LMFAO if I wasn't too busy crying. How about the most banal treatments? My insurance doesn't pay for a freaking walking boot when I break my ankle in half and have a plate and eleven screws installed in my leg -- even after I max out at a $5,000 cast cost to myself. USA! USA! Here's the fact, Mr. Clutch: Our "greatest system in the world" ****ING SUCKS. Sure, rich people will always be able to get the care they want, but working people? People who depend on insurance from their employers? Well, we're screwed again. As usual. I am on a PPO from Humana. It might as well be a Gold Star coupon book.
If by "cast" you really mean your black tar heroin habit, that would fit some of the arguments against single payer medical coverage I've heard.

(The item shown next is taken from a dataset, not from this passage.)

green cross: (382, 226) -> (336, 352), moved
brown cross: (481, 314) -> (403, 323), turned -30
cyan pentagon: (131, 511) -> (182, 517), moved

It is sad that some Republcans could give a crap about people and their health care, they just want to stay in power. What made me realize that all the GOPers voting against health care are not just that unaware of the plight of the average health care consumer was when Bill Clinton said that Bob Dole was about to support Hillary Care when GOP strategists convinced him that if it passed the GOP would be toast for a generation. Sadly he caved which led to Dubya and pissing away more in Iraq totally full blown national health care would cost.
I agree that some of the tax cuts could be rolled back to pay for the start up costs for a health care system. So could all of the money that we give to Israel every year, and the billion dollars for AIDS prevention in Africa. We need to take care of things here before we worry about the rest of the world. I have compassion for those who cannot afford insurance, like a former Chapter 7 client that had to choose between health insurance or apartment rent. I have little compassion for people like a buddy of mine who choose not to buy insurance. "I'm young. Chances are that I will not become seriously ill. I'll take my chances and spend the money on fun stuff."
If the U.S. eliminated foreign aid to Israel and all money for aids prevention in Africa, how much of a dent would that make in $1 trillion?
Not that much all those add up to be maybe 10-20 billion a year if that. It still all come back to cost of medical care, you take care of cost, everythign else will fall in line.
It adds up to ~$3-4 billion/year. Cost is everything. I think Obama and healthcare reform are in big trouble. If he manages to get it back on track and passed later this year, give him a wizard's hat. I don't see it happening. Without slowing the growth of costs, it's blows up the primary rationale for reform. Maybe a watered down version will pass and Obama will say, "some progress is better than no progress".
I hope so because there are good ideas outside of the public option in the bill that most people agree on.